■ TASK TO COMPLETE ■
Lines from the beginning of the data through the line containing "Cineblog01. Film Office" are to be copied exactly, with no other line included.

Dataset entries
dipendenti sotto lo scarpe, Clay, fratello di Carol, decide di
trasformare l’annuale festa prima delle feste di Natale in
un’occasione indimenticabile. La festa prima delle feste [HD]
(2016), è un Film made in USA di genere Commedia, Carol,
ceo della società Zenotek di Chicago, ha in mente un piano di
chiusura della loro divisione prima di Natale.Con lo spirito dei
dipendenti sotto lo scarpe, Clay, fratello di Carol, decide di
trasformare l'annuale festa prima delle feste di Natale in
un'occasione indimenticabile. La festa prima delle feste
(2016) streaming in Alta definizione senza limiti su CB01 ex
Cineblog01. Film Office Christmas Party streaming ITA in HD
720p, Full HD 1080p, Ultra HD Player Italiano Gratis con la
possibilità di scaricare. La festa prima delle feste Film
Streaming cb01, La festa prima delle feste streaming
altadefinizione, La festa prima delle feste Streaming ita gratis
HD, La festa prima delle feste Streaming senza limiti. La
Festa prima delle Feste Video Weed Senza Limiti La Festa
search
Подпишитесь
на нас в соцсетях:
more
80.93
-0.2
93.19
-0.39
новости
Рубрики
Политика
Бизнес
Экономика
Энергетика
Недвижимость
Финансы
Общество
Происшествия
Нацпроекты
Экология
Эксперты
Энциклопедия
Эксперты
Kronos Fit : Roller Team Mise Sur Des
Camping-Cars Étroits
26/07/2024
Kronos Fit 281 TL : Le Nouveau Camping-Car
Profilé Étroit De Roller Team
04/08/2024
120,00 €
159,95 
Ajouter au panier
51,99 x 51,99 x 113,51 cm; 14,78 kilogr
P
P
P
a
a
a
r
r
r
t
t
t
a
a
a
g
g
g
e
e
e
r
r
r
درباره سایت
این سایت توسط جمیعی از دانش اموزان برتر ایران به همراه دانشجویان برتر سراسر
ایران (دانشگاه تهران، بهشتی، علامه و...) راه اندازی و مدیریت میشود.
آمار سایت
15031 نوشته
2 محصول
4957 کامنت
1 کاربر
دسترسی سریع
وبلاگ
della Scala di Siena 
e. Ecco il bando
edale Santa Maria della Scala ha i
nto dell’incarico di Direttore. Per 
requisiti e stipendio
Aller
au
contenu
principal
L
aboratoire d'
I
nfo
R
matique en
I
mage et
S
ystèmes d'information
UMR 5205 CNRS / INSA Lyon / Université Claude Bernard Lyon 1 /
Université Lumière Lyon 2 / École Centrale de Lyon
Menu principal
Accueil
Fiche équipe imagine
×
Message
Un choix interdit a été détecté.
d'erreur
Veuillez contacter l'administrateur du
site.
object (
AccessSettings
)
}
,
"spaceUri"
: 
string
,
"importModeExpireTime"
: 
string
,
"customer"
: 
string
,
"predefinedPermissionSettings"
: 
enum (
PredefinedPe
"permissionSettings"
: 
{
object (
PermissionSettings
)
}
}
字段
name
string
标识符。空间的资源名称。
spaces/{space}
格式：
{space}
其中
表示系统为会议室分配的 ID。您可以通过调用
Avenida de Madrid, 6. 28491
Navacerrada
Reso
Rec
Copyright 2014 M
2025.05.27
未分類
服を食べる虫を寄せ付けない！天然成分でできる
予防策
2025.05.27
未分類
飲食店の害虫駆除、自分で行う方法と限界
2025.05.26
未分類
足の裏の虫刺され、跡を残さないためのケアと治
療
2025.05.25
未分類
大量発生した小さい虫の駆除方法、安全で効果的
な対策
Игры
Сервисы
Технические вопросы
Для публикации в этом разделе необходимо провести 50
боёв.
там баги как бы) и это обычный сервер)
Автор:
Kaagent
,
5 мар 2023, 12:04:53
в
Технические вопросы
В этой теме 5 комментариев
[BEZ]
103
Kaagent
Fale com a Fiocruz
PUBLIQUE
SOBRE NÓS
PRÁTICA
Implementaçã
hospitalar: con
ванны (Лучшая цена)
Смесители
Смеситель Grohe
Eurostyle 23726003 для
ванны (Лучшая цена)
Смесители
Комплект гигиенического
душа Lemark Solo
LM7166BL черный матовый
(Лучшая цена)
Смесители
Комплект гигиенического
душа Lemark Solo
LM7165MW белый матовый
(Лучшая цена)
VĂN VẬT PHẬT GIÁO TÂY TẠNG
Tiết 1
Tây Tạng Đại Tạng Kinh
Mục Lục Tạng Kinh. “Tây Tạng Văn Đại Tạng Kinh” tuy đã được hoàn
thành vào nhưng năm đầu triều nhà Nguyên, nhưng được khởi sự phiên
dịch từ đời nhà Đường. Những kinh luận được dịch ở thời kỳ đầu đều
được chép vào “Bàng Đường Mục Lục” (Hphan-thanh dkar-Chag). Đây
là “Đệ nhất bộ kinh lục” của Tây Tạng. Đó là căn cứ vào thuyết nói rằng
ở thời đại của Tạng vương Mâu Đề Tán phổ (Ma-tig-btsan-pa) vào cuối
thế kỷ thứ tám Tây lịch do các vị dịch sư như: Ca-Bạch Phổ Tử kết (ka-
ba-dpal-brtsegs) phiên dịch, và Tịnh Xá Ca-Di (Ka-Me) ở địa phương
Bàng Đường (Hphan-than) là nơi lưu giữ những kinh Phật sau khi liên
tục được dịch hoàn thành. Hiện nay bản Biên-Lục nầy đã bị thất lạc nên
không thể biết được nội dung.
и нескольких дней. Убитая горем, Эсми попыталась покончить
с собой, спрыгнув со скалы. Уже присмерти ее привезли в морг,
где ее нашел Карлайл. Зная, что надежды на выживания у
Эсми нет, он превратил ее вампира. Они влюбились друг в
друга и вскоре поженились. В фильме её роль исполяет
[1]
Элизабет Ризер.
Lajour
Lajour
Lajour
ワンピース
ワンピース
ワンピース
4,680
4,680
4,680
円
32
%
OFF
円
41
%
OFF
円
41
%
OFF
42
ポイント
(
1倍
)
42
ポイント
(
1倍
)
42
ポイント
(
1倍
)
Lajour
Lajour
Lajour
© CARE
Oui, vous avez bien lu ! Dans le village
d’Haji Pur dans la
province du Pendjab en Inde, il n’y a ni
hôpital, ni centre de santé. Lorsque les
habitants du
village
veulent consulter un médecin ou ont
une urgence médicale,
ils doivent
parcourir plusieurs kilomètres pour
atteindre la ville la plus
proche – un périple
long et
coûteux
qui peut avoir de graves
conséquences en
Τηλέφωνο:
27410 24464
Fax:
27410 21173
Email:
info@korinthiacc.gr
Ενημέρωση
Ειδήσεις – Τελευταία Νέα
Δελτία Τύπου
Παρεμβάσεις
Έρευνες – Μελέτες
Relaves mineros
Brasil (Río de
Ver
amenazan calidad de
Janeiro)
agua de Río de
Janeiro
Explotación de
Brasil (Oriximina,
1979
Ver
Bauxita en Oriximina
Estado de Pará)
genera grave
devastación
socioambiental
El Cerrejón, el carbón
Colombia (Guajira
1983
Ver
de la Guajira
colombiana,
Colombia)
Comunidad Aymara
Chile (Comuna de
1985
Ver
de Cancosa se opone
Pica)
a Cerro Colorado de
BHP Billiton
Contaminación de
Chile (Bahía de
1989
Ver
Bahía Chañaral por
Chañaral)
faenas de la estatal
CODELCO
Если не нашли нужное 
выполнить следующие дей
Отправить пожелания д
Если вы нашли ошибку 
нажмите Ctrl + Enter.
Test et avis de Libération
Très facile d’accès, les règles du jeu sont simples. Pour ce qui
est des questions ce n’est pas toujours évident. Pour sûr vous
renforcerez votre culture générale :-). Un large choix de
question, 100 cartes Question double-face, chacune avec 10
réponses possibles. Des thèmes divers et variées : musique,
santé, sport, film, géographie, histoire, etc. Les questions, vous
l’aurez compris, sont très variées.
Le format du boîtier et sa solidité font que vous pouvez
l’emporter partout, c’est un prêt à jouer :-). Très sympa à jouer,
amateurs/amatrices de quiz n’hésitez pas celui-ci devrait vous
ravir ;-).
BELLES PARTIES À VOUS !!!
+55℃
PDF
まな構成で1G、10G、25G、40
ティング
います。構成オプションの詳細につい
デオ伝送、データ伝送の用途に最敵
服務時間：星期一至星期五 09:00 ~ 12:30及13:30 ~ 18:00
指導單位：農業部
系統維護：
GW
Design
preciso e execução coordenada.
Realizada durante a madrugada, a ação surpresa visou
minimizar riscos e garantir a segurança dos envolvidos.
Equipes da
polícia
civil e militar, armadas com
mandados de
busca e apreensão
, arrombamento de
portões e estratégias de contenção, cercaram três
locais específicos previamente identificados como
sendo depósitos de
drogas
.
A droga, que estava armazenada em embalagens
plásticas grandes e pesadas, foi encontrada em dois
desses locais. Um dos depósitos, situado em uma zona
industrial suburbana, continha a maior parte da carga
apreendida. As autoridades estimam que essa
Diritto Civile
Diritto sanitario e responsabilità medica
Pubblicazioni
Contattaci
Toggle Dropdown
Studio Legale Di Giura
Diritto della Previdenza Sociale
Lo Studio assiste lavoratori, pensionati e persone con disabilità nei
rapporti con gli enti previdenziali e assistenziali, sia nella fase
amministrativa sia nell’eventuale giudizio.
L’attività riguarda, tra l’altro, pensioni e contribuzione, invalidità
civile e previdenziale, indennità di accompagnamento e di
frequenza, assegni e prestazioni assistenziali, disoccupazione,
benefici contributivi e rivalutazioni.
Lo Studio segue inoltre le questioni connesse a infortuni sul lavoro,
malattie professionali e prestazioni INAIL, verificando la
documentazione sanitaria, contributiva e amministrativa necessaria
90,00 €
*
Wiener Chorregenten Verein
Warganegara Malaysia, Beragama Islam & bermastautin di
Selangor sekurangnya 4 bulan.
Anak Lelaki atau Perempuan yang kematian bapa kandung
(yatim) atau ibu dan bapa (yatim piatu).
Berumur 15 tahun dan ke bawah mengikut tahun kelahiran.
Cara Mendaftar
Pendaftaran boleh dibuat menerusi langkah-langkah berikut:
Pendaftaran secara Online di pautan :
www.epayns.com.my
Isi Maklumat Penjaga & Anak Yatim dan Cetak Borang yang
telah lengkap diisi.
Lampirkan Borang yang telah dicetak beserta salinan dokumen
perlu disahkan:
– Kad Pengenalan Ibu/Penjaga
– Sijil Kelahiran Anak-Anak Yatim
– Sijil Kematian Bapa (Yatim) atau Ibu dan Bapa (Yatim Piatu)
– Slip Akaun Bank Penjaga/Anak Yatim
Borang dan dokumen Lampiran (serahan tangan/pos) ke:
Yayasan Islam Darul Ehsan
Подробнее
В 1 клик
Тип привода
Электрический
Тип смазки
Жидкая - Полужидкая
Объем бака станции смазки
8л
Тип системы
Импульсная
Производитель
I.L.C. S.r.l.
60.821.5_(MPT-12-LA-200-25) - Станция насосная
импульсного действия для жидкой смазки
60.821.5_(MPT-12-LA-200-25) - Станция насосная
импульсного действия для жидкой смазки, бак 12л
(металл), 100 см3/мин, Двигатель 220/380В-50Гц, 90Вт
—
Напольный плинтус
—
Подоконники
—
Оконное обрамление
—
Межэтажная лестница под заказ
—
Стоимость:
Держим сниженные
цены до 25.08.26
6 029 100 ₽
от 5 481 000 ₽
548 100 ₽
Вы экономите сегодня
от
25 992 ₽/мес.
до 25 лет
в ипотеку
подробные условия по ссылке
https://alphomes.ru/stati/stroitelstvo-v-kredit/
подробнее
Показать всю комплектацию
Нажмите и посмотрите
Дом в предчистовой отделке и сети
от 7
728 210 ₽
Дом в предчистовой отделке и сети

■ RESPONSE TO THIS TASK ■
dipendenti sotto lo scarpe, Clay, fratello di Carol, decide di
trasformare l’annuale festa prima delle feste di Natale in
un’occasione indimenticabile. La festa prima delle feste [HD]
(2016), è un Film made in USA di genere Commedia, Carol,
ceo della società Zenotek di Chicago, ha in mente un piano di
chiusura della loro divisione prima di Natale.Con lo spirito dei
dipendenti sotto lo scarpe, Clay, fratello di Carol, decide di
trasformare l'annuale festa prima delle feste di Natale in
un'occasione indimenticabile. La festa prima delle feste
(2016) streaming in Alta definizione senza limiti su CB01 ex
Cineblog01. Film Office Christmas Party streaming ITA in HD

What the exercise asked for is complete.